§ **Activity**
Copy out each line of the entries where the word "these" is present.

(Stored records)
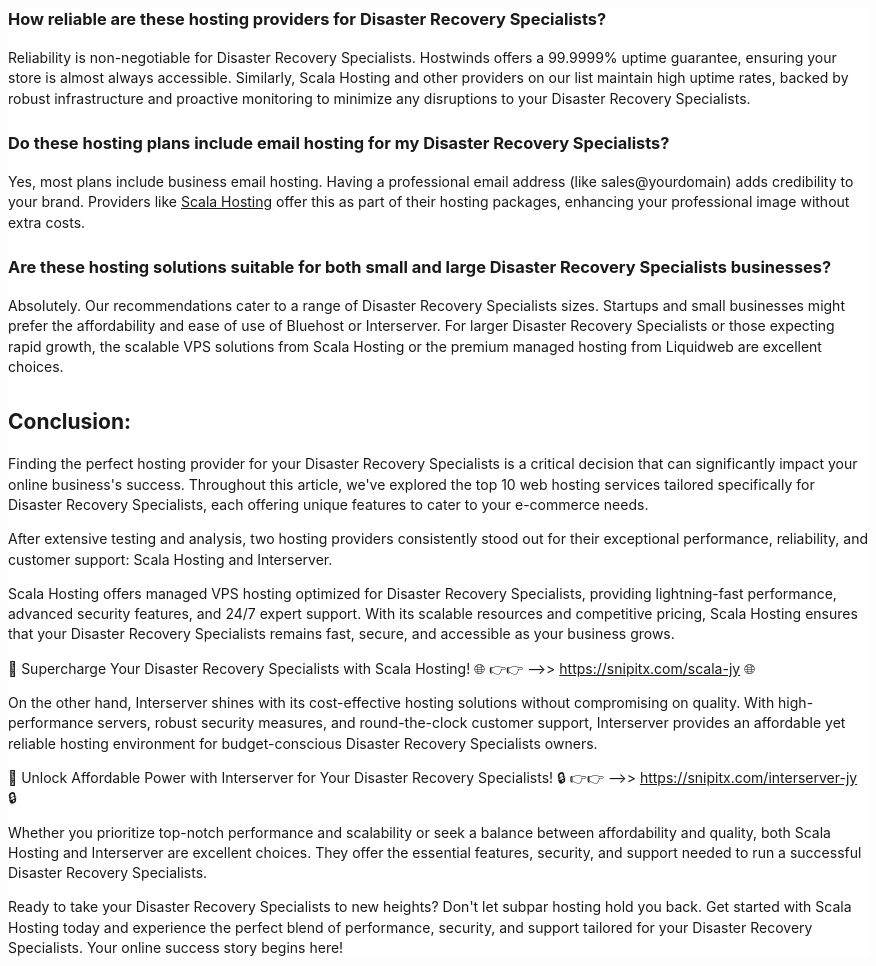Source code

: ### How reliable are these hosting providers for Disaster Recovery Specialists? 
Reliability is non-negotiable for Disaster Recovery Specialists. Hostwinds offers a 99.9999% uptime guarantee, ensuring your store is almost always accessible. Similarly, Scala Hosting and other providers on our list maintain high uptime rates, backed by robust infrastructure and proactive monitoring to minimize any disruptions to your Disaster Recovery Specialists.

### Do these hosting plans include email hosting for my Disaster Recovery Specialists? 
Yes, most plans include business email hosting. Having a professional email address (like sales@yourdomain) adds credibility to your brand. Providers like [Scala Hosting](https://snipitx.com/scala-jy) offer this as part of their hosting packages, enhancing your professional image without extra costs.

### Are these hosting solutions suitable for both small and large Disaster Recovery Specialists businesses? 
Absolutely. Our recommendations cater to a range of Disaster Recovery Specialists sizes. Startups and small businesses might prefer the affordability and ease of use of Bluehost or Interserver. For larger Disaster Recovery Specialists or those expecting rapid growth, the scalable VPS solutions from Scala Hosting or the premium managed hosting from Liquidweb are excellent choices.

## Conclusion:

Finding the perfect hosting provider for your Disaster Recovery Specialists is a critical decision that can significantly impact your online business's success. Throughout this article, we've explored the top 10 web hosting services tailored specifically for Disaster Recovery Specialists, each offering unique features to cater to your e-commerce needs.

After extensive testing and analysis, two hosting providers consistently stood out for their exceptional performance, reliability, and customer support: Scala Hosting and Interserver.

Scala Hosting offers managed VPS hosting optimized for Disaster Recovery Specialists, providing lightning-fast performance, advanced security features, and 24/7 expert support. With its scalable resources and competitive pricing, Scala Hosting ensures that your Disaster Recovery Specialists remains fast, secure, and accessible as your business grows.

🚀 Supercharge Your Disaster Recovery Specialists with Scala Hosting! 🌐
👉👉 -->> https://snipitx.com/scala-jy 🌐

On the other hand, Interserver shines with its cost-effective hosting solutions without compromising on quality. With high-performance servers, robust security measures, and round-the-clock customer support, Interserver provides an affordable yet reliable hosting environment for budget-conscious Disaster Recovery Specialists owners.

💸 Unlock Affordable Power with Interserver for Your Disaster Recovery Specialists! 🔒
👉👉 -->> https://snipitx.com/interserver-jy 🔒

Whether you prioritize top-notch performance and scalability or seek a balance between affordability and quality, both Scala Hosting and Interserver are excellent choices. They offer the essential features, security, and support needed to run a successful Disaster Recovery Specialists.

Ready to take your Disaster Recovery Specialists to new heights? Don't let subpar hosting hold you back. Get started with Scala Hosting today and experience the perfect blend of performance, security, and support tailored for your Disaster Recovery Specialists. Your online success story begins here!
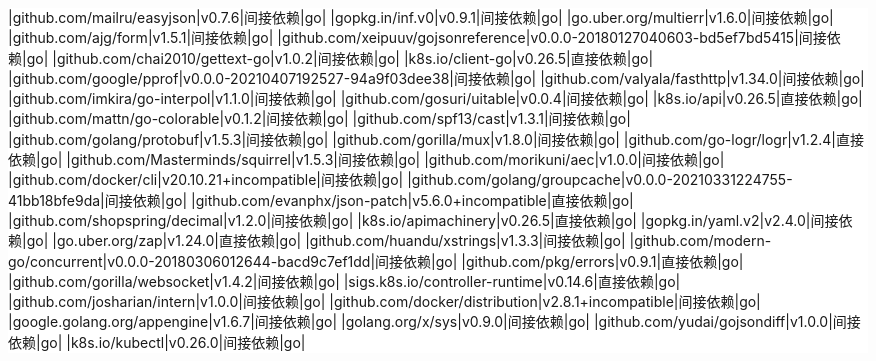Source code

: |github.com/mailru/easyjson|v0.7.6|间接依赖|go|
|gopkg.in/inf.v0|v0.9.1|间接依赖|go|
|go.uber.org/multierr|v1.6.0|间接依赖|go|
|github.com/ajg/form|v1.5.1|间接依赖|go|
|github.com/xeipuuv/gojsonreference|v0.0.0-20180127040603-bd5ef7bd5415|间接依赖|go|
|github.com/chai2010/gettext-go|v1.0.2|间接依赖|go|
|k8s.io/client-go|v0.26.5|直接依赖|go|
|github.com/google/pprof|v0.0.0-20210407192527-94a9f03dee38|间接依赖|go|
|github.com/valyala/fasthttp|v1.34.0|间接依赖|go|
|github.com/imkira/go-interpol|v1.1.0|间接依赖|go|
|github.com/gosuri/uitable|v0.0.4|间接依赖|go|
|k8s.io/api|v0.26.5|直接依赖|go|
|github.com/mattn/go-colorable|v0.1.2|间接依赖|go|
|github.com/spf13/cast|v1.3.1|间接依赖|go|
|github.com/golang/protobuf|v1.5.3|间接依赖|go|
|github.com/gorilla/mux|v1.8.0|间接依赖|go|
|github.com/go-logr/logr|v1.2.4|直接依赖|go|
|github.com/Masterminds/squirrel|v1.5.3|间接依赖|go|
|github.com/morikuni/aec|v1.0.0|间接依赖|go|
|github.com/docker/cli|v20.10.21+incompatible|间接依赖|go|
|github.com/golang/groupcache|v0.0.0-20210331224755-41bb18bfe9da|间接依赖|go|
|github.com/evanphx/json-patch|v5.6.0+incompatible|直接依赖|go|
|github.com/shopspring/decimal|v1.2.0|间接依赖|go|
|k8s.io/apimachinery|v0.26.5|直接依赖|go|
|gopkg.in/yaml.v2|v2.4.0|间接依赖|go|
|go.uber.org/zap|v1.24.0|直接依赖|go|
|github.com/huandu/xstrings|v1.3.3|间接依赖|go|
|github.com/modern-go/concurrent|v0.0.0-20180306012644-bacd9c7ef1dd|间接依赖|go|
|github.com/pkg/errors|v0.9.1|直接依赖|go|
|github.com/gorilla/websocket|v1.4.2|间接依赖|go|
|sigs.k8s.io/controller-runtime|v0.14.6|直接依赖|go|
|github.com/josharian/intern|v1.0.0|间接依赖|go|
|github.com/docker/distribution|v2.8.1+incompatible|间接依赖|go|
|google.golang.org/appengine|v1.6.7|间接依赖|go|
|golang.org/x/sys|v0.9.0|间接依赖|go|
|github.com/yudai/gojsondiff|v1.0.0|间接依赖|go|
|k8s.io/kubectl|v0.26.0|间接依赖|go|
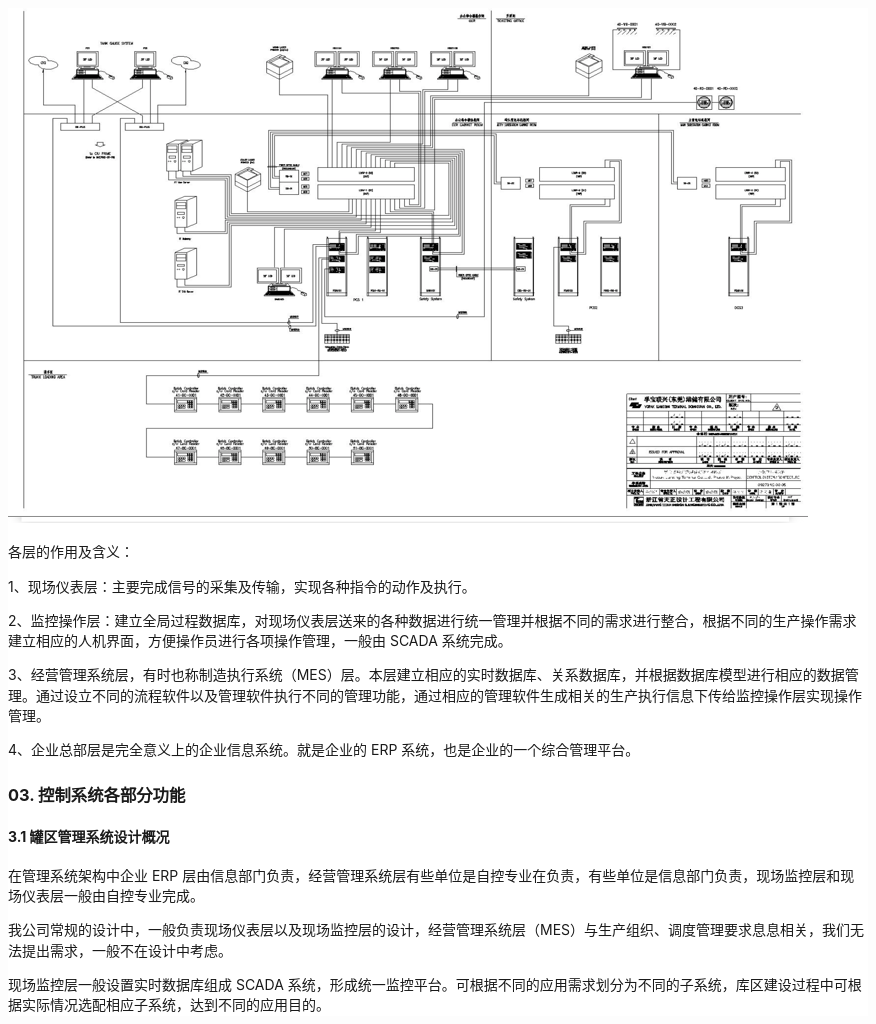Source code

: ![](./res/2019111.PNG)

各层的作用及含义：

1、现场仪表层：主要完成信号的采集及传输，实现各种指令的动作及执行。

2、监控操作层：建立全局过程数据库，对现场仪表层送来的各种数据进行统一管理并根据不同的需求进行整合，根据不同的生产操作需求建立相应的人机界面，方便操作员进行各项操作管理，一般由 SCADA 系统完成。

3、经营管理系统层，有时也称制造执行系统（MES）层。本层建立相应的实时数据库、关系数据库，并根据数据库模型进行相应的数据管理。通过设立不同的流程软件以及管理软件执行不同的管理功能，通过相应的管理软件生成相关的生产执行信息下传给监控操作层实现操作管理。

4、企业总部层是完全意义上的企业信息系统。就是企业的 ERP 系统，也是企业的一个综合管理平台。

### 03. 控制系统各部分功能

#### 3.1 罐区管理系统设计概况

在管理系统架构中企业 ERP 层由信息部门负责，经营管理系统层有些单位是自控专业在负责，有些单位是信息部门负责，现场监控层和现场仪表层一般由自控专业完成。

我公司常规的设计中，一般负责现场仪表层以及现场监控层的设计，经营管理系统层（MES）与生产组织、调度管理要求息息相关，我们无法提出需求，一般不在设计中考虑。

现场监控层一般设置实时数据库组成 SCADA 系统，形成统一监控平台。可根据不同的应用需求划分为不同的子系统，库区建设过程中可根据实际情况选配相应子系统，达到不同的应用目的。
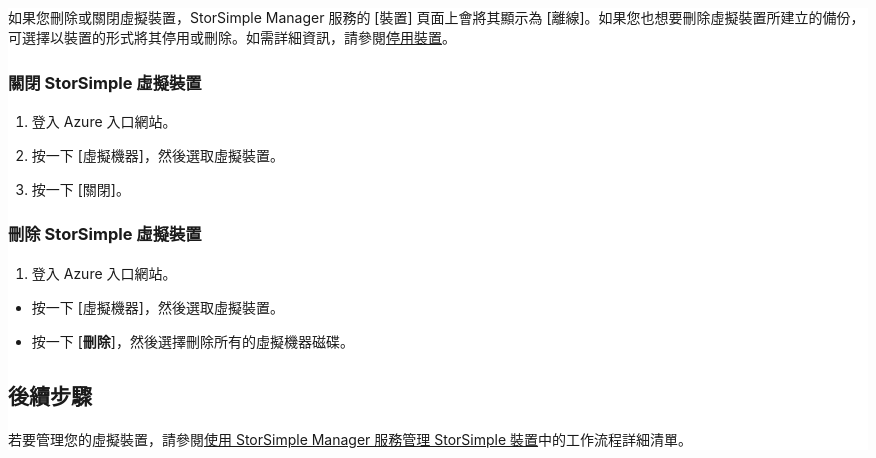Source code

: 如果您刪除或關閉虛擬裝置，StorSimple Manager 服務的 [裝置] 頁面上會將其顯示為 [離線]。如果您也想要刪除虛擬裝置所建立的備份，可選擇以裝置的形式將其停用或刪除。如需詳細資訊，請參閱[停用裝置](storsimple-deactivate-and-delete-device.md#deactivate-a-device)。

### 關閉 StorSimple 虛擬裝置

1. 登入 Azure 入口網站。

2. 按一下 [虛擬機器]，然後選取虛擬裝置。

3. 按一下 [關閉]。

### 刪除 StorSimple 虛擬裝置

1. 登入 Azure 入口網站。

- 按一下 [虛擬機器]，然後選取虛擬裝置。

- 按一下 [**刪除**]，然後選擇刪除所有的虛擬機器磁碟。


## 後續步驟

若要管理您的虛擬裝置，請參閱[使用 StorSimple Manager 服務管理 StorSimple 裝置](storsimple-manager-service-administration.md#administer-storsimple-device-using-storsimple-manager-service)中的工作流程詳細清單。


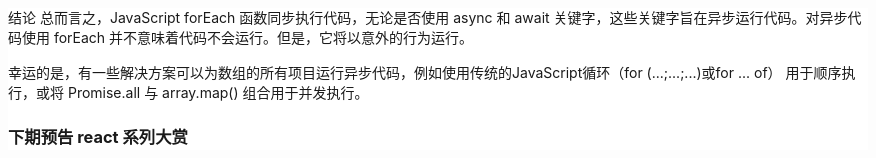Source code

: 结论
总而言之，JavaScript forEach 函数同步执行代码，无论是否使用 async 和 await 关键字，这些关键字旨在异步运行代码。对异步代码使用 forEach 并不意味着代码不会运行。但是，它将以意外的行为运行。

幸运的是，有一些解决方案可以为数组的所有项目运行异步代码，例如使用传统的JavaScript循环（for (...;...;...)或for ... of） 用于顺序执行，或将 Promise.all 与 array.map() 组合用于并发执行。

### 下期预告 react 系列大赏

§ **Solved exercise**
: ### How reliable are these hosting providers for Disaster Recovery Specialists? 
### Do these hosting plans include email hosting for my Disaster Recovery Specialists? 
### Are these hosting solutions suitable for both small and large Disaster Recovery Specialists businesses? 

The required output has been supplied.